Brief -
Please give back only the lines below from the one containing "1.5) (thickness 0.3))))" to the one containing "(fp_line (start -15.8 -3.8)", each repeated word for word, both ends included.

Data excerpts START

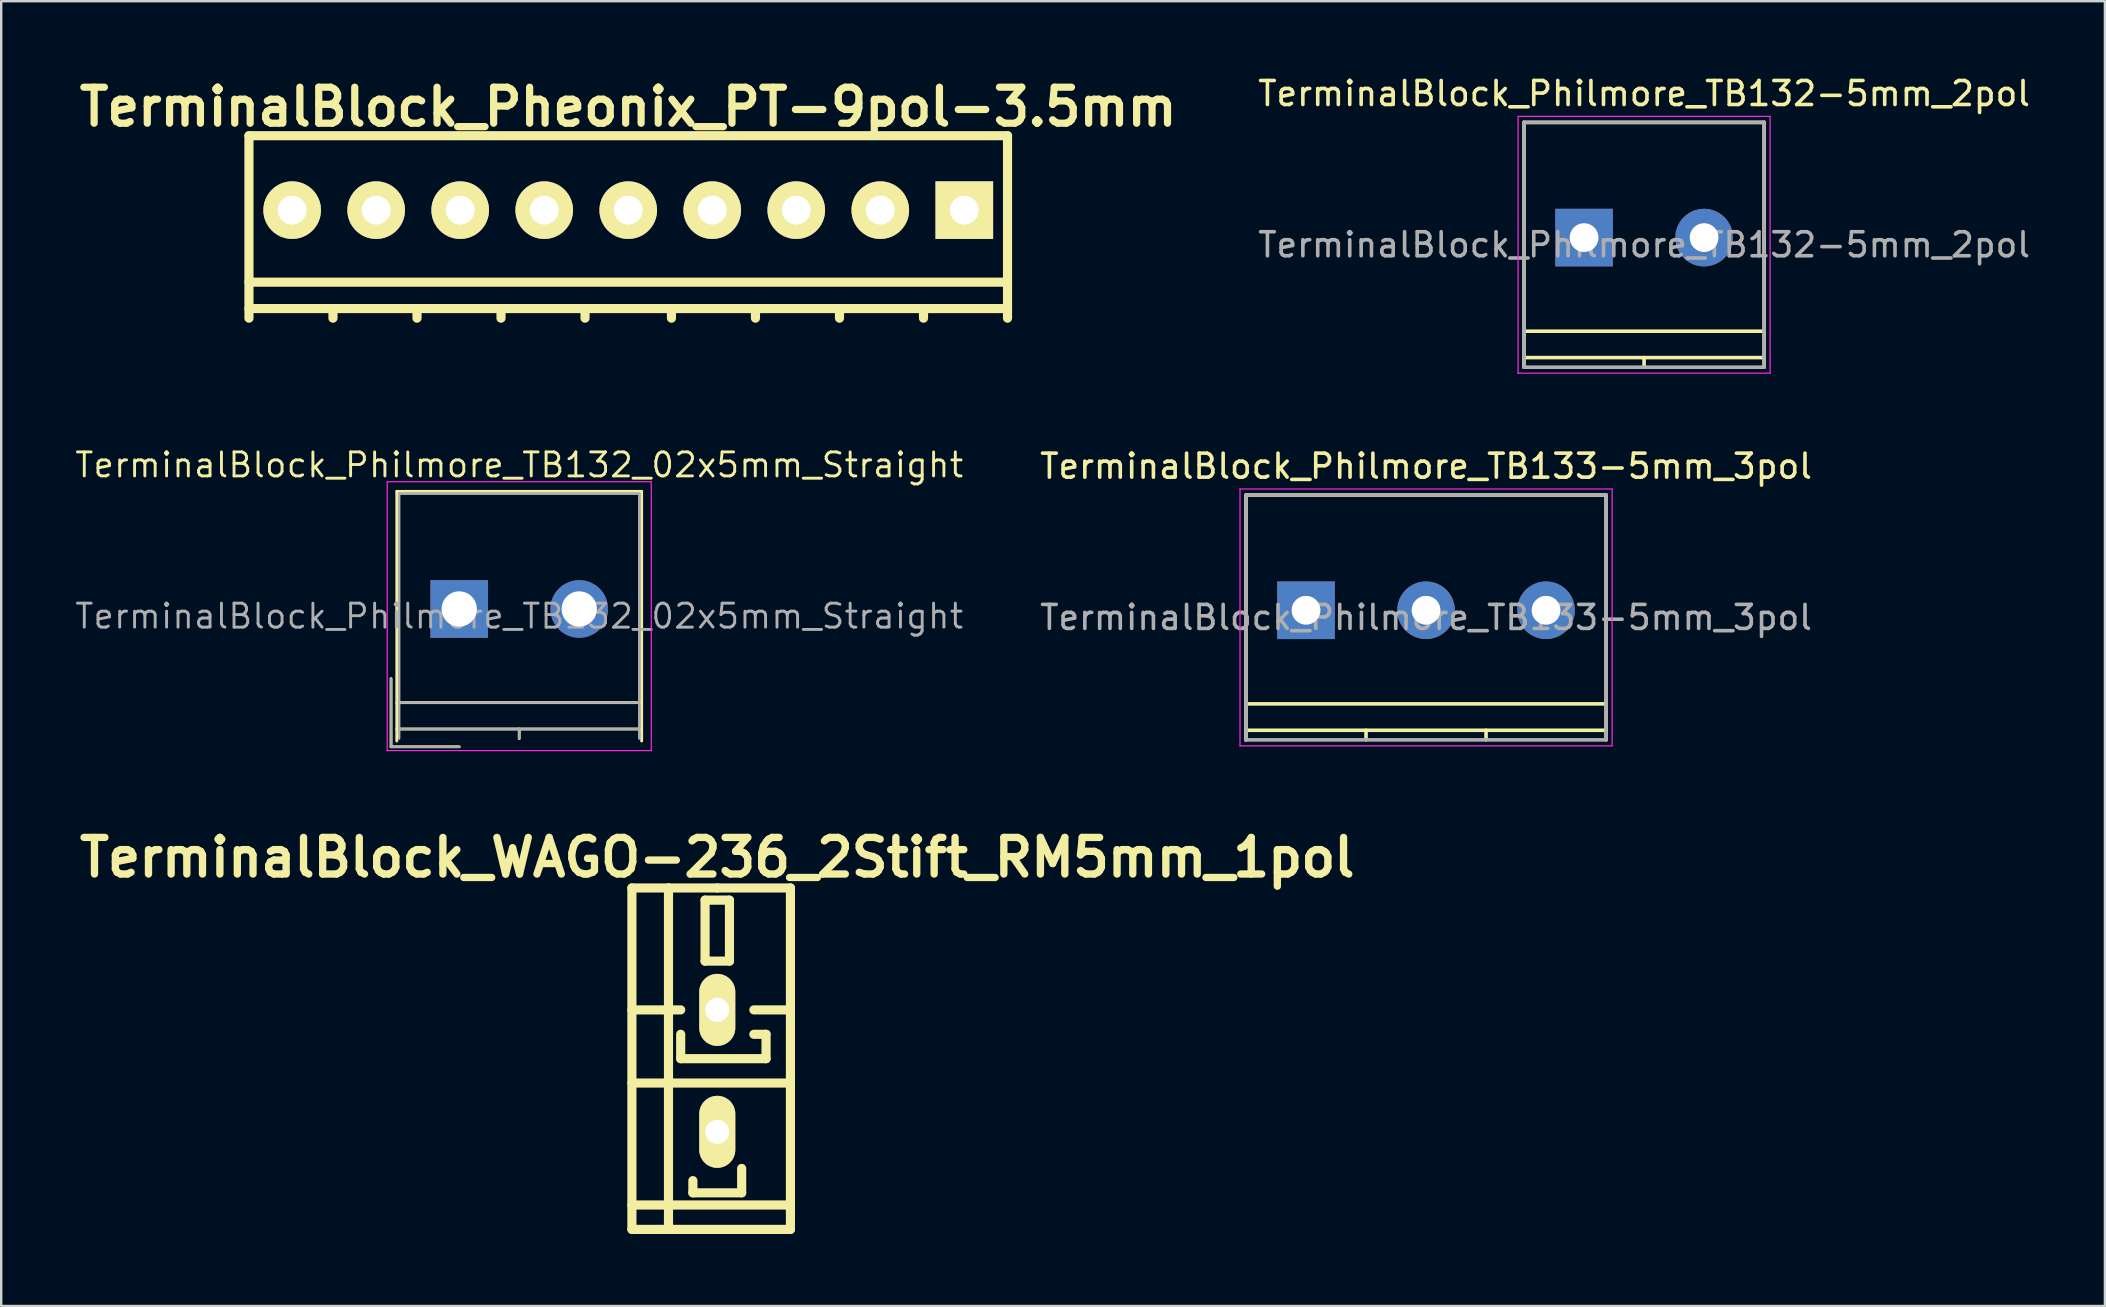
<source format=kicad_pcb>
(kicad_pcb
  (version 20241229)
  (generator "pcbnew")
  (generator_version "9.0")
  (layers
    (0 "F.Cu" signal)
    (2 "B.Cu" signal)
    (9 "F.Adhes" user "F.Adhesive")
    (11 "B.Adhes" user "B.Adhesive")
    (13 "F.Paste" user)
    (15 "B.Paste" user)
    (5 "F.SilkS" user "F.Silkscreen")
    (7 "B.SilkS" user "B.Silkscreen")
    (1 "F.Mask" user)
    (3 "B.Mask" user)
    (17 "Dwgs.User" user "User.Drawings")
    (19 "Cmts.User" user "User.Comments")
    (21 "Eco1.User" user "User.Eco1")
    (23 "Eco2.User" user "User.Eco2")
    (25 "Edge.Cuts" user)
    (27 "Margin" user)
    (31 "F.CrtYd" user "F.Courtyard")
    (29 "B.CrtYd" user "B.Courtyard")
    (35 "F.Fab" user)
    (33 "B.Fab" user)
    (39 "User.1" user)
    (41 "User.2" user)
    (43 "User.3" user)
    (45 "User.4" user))
  (footprint "TerminalBlock_Philmore_TB132-5mm_2pol"
    (layer "F.Cu")
    (at 62.939 6.848)
    (property "Reference" "TerminalBlock_Philmore_TB132-5mm_2pol" (at 2.5 -6 0) (layer "F.SilkS") (effects (font (size 1 1) (thickness 0.15))))
    (attr through_hole)
    (fp_line (start -2.5 -4.8) (end -2.5 5.4) (stroke (width 0.15) (type solid)) (layer "F.SilkS"))
    (fp_line (start -2.5 3.9) (end 7.5 3.9) (stroke (width 0.15) (type solid)) (layer "F.SilkS"))
    (fp_line (start -2.5 5) (end -2.5 5.4) (stroke (width 0.15) (type solid)) (layer "F.SilkS"))
    (fp_line (start -2.5 5) (end 7.5 5) (stroke (width 0.15) (type solid)) (layer "F.SilkS"))
    (fp_line (start 2.5 5) (end 2.5 5.4) (stroke (width 0.15) (type solid)) (layer "F.SilkS"))
    (fp_line (start 7.5 -4.8) (end -2.5 -4.8) (stroke (width 0.15) (type solid)) (layer "F.SilkS"))
    (fp_line (start 7.5 5.4) (end 7.5 -4.8) (stroke (width 0.15) (type solid)) (layer "F.SilkS"))
    (fp_line (start -2.75 -5.05) (end -2.75 5.65) (stroke (width 0.05) (type solid)) (layer "F.CrtYd"))
    (fp_line (start -2.75 5.65) (end 7.75 5.65) (stroke (width 0.05) (type solid)) (layer "F.CrtYd"))
    (fp_line (start 7.75 -5.05) (end -2.75 -5.05) (stroke (width 0.05) (type solid)) (layer "F.CrtYd"))
    (fp_line (start 7.75 5.65) (end 7.75 -5.05) (stroke (width 0.05) (type solid)) (layer "F.CrtYd"))
    (fp_line (start -2.5 -4.8) (end -2.5 5.4) (stroke (width 0.15) (type solid)) (layer "F.Fab"))
    (fp_line (start -2.5 5.4) (end 7.5 5.4) (stroke (width 0.15) (type solid)) (layer "F.Fab"))
    (fp_line (start 7.5 -4.8) (end -2.5 -4.8) (stroke (width 0.15) (type solid)) (layer "F.Fab"))
    (fp_line (start 7.5 5.4) (end 7.5 -4.8) (stroke (width 0.15) (type solid)) (layer "F.Fab"))
    (fp_text user "${REFERENCE}" (at 2.5 0.3 0) (layer "F.Fab") (effects (font (size 1 1) (thickness 0.15))))
    (pad "1" thru_hole rect (at 0 0) (size 2.4 2.4) (drill 1.2) (layers "*.Cu" "*.Mask"))
    (pad "2" thru_hole circle (at 5 0) (size 2.4 2.4) (drill 1.2) (layers "*.Cu" "*.Mask")))
  (footprint "TerminalBlock_WAGO-236_2Stift_RM5mm_1pol"
    (layer "F.Cu")
    (at 26.83 41.56)
    (property "Reference" "TerminalBlock_WAGO-236_2Stift_RM5mm_1pol" (at 0 -8.89 0) (layer "F.SilkS") (effects (font (size 1.524 1.524) (thickness 0.305))))
    (attr through_hole)
    (fp_line (start -3.556 -7.62) (end -2.032 -7.62) (stroke (width 0.381) (type solid)) (layer "F.SilkS"))
    (fp_line (start -3.556 -2.54) (end -1.524 -2.54) (stroke (width 0.381) (type solid)) (layer "F.SilkS"))
    (fp_line (start -3.556 0.508) (end 3.048 0.508) (stroke (width 0.381) (type solid)) (layer "F.SilkS"))
    (fp_line (start -3.556 5.588) (end 3.048 5.588) (stroke (width 0.381) (type solid)) (layer "F.SilkS"))
    (fp_line (start -3.556 6.604) (end -3.556 -7.62) (stroke (width 0.381) (type solid)) (layer "F.SilkS"))
    (fp_line (start -2.032 -7.62) (end 0 -7.62) (stroke (width 0.381) (type solid)) (layer "F.SilkS"))
    (fp_line (start -2.032 6.604) (end -3.556 6.604) (stroke (width 0.381) (type solid)) (layer "F.SilkS"))
    (fp_line (start -2.032 6.604) (end -2.032 -7.62) (stroke (width 0.381) (type solid)) (layer "F.SilkS"))
    (fp_line (start -1.524 -1.524) (end -1.524 -0.508) (stroke (width 0.381) (type solid)) (layer "F.SilkS"))
    (fp_line (start -1.524 -0.508) (end 2.032 -0.508) (stroke (width 0.381) (type solid)) (layer "F.SilkS"))
    (fp_line (start -1.016 4.572) (end -1.016 5.08) (stroke (width 0.381) (type solid)) (layer "F.SilkS"))
    (fp_line (start -1.016 5.08) (end 1.016 5.08) (stroke (width 0.381) (type solid)) (layer "F.SilkS"))
    (fp_line (start -0.508 -7.112) (end 0.508 -7.112) (stroke (width 0.381) (type solid)) (layer "F.SilkS"))
    (fp_line (start -0.508 -4.572) (end -0.508 -7.112) (stroke (width 0.381) (type solid)) (layer "F.SilkS"))
    (fp_line (start 0 -7.62) (end 3.048 -7.62) (stroke (width 0.381) (type solid)) (layer "F.SilkS"))
    (fp_line (start 0.508 -7.112) (end 0.508 -4.572) (stroke (width 0.381) (type solid)) (layer "F.SilkS"))
    (fp_line (start 0.508 -4.572) (end -0.508 -4.572) (stroke (width 0.381) (type solid)) (layer "F.SilkS"))
    (fp_line (start 1.016 5.08) (end 1.016 4.064) (stroke (width 0.381) (type solid)) (layer "F.SilkS"))
    (fp_line (start 1.524 -2.54) (end 3.048 -2.54) (stroke (width 0.381) (type solid)) (layer "F.SilkS"))
    (fp_line (start 2.032 -1.524) (end 1.524 -1.524) (stroke (width 0.381) (type solid)) (layer "F.SilkS"))
    (fp_line (start 2.032 -0.508) (end 2.032 -1.524) (stroke (width 0.381) (type solid)) (layer "F.SilkS"))
    (fp_line (start 3.048 -7.62) (end 3.048 6.604) (stroke (width 0.381) (type solid)) (layer "F.SilkS"))
    (fp_line (start 3.048 6.604) (end -2.032 6.604) (stroke (width 0.381) (type solid)) (layer "F.SilkS"))
    (pad "1" thru_hole oval (at 0 -2.54 90) (size 3 1.501) (drill 1.001) (layers "*.Cu" "*.Mask" "F.SilkS"))
    (pad "1" thru_hole oval (at 0 2.54 90) (size 3 1.501) (drill 1.001) (layers "*.Cu" "*.Mask" "F.SilkS")))
  (footprint "TerminalBlock_Pheonix_PT-9pol-3.5mm"
    (layer "F.Cu")
    (at 23.121 6.404)
    (property "Reference" "TerminalBlock_Pheonix_PT-9pol-3.5mm" (at 0 -5 0) (layer "F.SilkS") (effects (font (size 1.5 1.5) (thickness 0.3))))
    (attr through_hole)
    (fp_line (start -15.8 -3.8) (end -15.8 3.8) (stroke (width 0.381) (type solid)) (layer "F.SilkS"))
    (fp_line (start -15.8 2.3) (end 15.8 2.3) (stroke (width 0.381) (type solid)) (layer "F.SilkS"))
    (fp_line (start -15.8 3.4) (end 15.8 3.4) (stroke (width 0.381) (type solid)) (layer "F.SilkS"))
    (fp_line (start -12.3 3.4) (end -12.3 3.8) (stroke (width 0.381) (type solid)) (layer "F.SilkS"))
    (fp_line (start -8.8 3.4) (end -8.8 3.8) (stroke (width 0.381) (type solid)) (layer "F.SilkS"))
    (fp_line (start -5.3 3.4) (end -5.3 3.8) (stroke (width 0.381) (type solid)) (layer "F.SilkS"))
    (fp_line (start -1.8 3.4) (end -1.8 3.8) (stroke (width 0.381) (type solid)) (layer "F.SilkS"))
    (fp_line (start 1.8 3.4) (end 1.8 3.8) (stroke (width 0.381) (type solid)) (layer "F.SilkS"))
    (fp_line (start 5.3 3.4) (end 5.3 3.8) (stroke (width 0.381) (type solid)) (layer "F.SilkS"))
    (fp_line (start 8.8 3.4) (end 8.8 3.8) (stroke (width 0.381) (type solid)) (layer "F.SilkS"))
    (fp_line (start 12.3 3.4) (end 12.3 3.8) (stroke (width 0.381) (type solid)) (layer "F.SilkS"))
    (fp_line (start 15.8 -3.8) (end -15.8 -3.8) (stroke (width 0.381) (type solid)) (layer "F.SilkS"))
    (fp_line (start 15.8 3.8) (end 15.8 -3.8) (stroke (width 0.381) (type solid)) (layer "F.SilkS"))
    (pad "1" thru_hole rect (at 14 -0.7) (size 2.4 2.4) (drill 1.2) (layers "*.Cu" "*.Mask" "F.SilkS"))
    (pad "2" thru_hole circle (at 10.5 -0.7) (size 2.4 2.4) (drill 1.2) (layers "*.Cu" "*.Mask" "F.SilkS"))
    (pad "3" thru_hole circle (at 7 -0.7) (size 2.4 2.4) (drill 1.2) (layers "*.Cu" "*.Mask" "F.SilkS"))
    (pad "4" thru_hole circle (at 3.5 -0.7) (size 2.4 2.4) (drill 1.2) (layers "*.Cu" "*.Mask" "F.SilkS"))
    (pad "5" thru_hole circle (at 0 -0.7) (size 2.4 2.4) (drill 1.2) (layers "*.Cu" "*.Mask" "F.SilkS"))
    (pad "6" thru_hole circle (at -3.5 -0.7) (size 2.4 2.4) (drill 1.2) (layers "*.Cu" "*.Mask" "F.SilkS"))
    (pad "7" thru_hole circle (at -7 -0.7) (size 2.4 2.4) (drill 1.2) (layers "*.Cu" "*.Mask" "F.SilkS"))
    (pad "8" thru_hole circle (at -10.5 -0.7) (size 2.4 2.4) (drill 1.2) (layers "*.Cu" "*.Mask" "F.SilkS"))
    (pad "9" thru_hole circle (at -14 -0.7) (size 2.4 2.4) (drill 1.2) (layers "*.Cu" "*.Mask" "F.SilkS")))
  (footprint "TerminalBlock_Philmore_TB133-5mm_3pol"
    (layer "F.Cu")
    (at 51.356 22.372)
    (property "Reference" "TerminalBlock_Philmore_TB133-5mm_3pol" (at 5 -6 0) (layer "F.SilkS") (effects (font (size 1 1) (thickness 0.15))))
    (attr through_hole)
    (fp_line (start -2.5 -4.8) (end -2.5 5.4) (stroke (width 0.15) (type solid)) (layer "F.SilkS"))
    (fp_line (start -2.5 3.9) (end 12.5 3.9) (stroke (width 0.15) (type solid)) (layer "F.SilkS"))
    (fp_line (start -2.5 5) (end -2.5 5.4) (stroke (width 0.15) (type solid)) (layer "F.SilkS"))
    (fp_line (start -2.5 5) (end 12.5 5) (stroke (width 0.15) (type solid)) (layer "F.SilkS"))
    (fp_line (start 2.5 5) (end 2.5 5.4) (stroke (width 0.15) (type solid)) (layer "F.SilkS"))
    (fp_line (start 7.5 5) (end 7.5 5.4) (stroke (width 0.15) (type solid)) (layer "F.SilkS"))
    (fp_line (start 12.5 -4.8) (end -2.5 -4.8) (stroke (width 0.15) (type solid)) (layer "F.SilkS"))
    (fp_line (start 12.5 5.4) (end 12.5 -4.8) (stroke (width 0.15) (type solid)) (layer "F.SilkS"))
    (fp_line (start -2.75 -5.05) (end -2.75 5.65) (stroke (width 0.05) (type solid)) (layer "F.CrtYd"))
    (fp_line (start -2.75 5.65) (end 12.75 5.65) (stroke (width 0.05) (type solid)) (layer "F.CrtYd"))
    (fp_line (start 12.75 -5.05) (end -2.75 -5.05) (stroke (width 0.05) (type solid)) (layer "F.CrtYd"))
    (fp_line (start 12.75 5.65) (end 12.75 -5.05) (stroke (width 0.05) (type solid)) (layer "F.CrtYd"))
    (fp_line (start -2.5 -4.8) (end -2.5 5.4) (stroke (width 0.15) (type solid)) (layer "F.Fab"))
    (fp_line (start -2.5 5.4) (end 12.5 5.4) (stroke (width 0.15) (type solid)) (layer "F.Fab"))
    (fp_line (start 12.5 -4.8) (end -2.5 -4.8) (stroke (width 0.15) (type solid)) (layer "F.Fab"))
    (fp_line (start 12.5 5.4) (end 12.5 -4.8) (stroke (width 0.15) (type solid)) (layer "F.Fab"))
    (fp_text user "${REFERENCE}" (at 5 0.3 0) (layer "F.Fab") (effects (font (size 1 1) (thickness 0.15))))
    (pad "1" thru_hole rect (at 0 0) (size 2.4 2.4) (drill 1.2) (layers "*.Cu" "*.Mask"))
    (pad "2" thru_hole circle (at 5 0) (size 2.4 2.4) (drill 1.2) (layers "*.Cu" "*.Mask"))
    (pad "3" thru_hole circle (at 10 0) (size 2.4 2.4) (drill 1.2) (layers "*.Cu" "*.Mask")))
  (footprint "TerminalBlock_Philmore_TB132_02x5mm_Straight"
    (layer "F.Cu")
    (at 16.08 22.319)
    (property "Reference" "TerminalBlock_Philmore_TB132_02x5mm_Straight" (at 2.5 -6 0) (layer "F.SilkS") (effects (font (size 1 1) (thickness 0.12))))
    (attr through_hole)
    (fp_line (start -2.84 2.9) (end -2.84 5.74) (stroke (width 0.12) (type solid)) (layer "F.SilkS"))
    (fp_line (start -2.84 5.74) (end 0 5.74) (stroke (width 0.12) (type solid)) (layer "F.SilkS"))
    (fp_line (start -2.6 -4.9) (end 7.6 -4.9) (stroke (width 0.12) (type solid)) (layer "F.SilkS"))
    (fp_line (start -2.6 3.9) (end 7.6 3.9) (stroke (width 0.12) (type solid)) (layer "F.SilkS"))
    (fp_line (start -2.6 5) (end 7.6 5) (stroke (width 0.12) (type solid)) (layer "F.SilkS"))
    (fp_line (start -2.6 5.5) (end -2.6 -4.9) (stroke (width 0.12) (type solid)) (layer "F.SilkS"))
    (fp_line (start 2.5 5) (end 2.5 5.4) (stroke (width 0.12) (type solid)) (layer "F.SilkS"))
    (fp_line (start 7.6 -4.9) (end 7.6 5.5) (stroke (width 0.12) (type solid)) (layer "F.SilkS"))
    (fp_line (start -3 -5.3) (end -3 5.9) (stroke (width 0.05) (type solid)) (layer "F.CrtYd"))
    (fp_line (start -3 5.9) (end 8 5.9) (stroke (width 0.05) (type solid)) (layer "F.CrtYd"))
    (fp_line (start 8 -5.3) (end -3 -5.3) (stroke (width 0.05) (type solid)) (layer "F.CrtYd"))
    (fp_line (start 8 5.9) (end 8 -5.3) (stroke (width 0.05) (type solid)) (layer "F.CrtYd"))
    (fp_line (start -2.84 2.9) (end -2.84 5.74) (stroke (width 0.1) (type solid)) (layer "F.Fab"))
    (fp_line (start -2.84 5.74) (end 0 5.74) (stroke (width 0.1) (type solid)) (layer "F.Fab"))
    (fp_line (start -2.5 -4.8) (end 7.5 -4.8) (stroke (width 0.1) (type solid)) (layer "F.Fab"))
    (fp_line (start -2.5 3.9) (end 7.5 3.9) (stroke (width 0.1) (type solid)) (layer "F.Fab"))
    (fp_line (start -2.5 5) (end 7.5 5) (stroke (width 0.1) (type solid)) (layer "F.Fab"))
    (fp_line (start -2.5 5.4) (end -2.5 -4.8) (stroke (width 0.1) (type solid)) (layer "F.Fab"))
    (fp_line (start 2.5 5) (end 2.5 5.4) (stroke (width 0.1) (type solid)) (layer "F.Fab"))
    (fp_line (start 7.5 -4.8) (end 7.5 5.4) (stroke (width 0.1) (type solid)) (layer "F.Fab"))
    (fp_text user "${REFERENCE}" (at 2.5 0.3 0) (layer "F.Fab") (effects (font (size 1 1) (thickness 0.12))))
    (pad "1" thru_hole rect (at 0 0) (size 2.4 2.4) (drill 1.47) (layers "*.Cu" "*.Mask"))
    (pad "2" thru_hole circle (at 5 0) (size 2.4 2.4) (drill 1.47) (layers "*.Cu" "*.Mask")))
  (gr_rect
    (start -3 -3)
    (end 84.636 51.355)
    (stroke (width 0.1) (type default))
    (fill no)
    (layer "Edge.Cuts")))
</source>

Data excerpts END

Completed task -
    (property "Reference" "TerminalBlock_Pheonix_PT-9pol-3.5mm" (at 0 -5 0) (layer "F.SilkS") (effects (font (size 1.5 1.5) (thickness 0.3))))
    (attr through_hole)
    (fp_line (start -15.8 -3.8) (end -15.8 3.8) (stroke (width 0.381) (type solid)) (layer "F.SilkS"))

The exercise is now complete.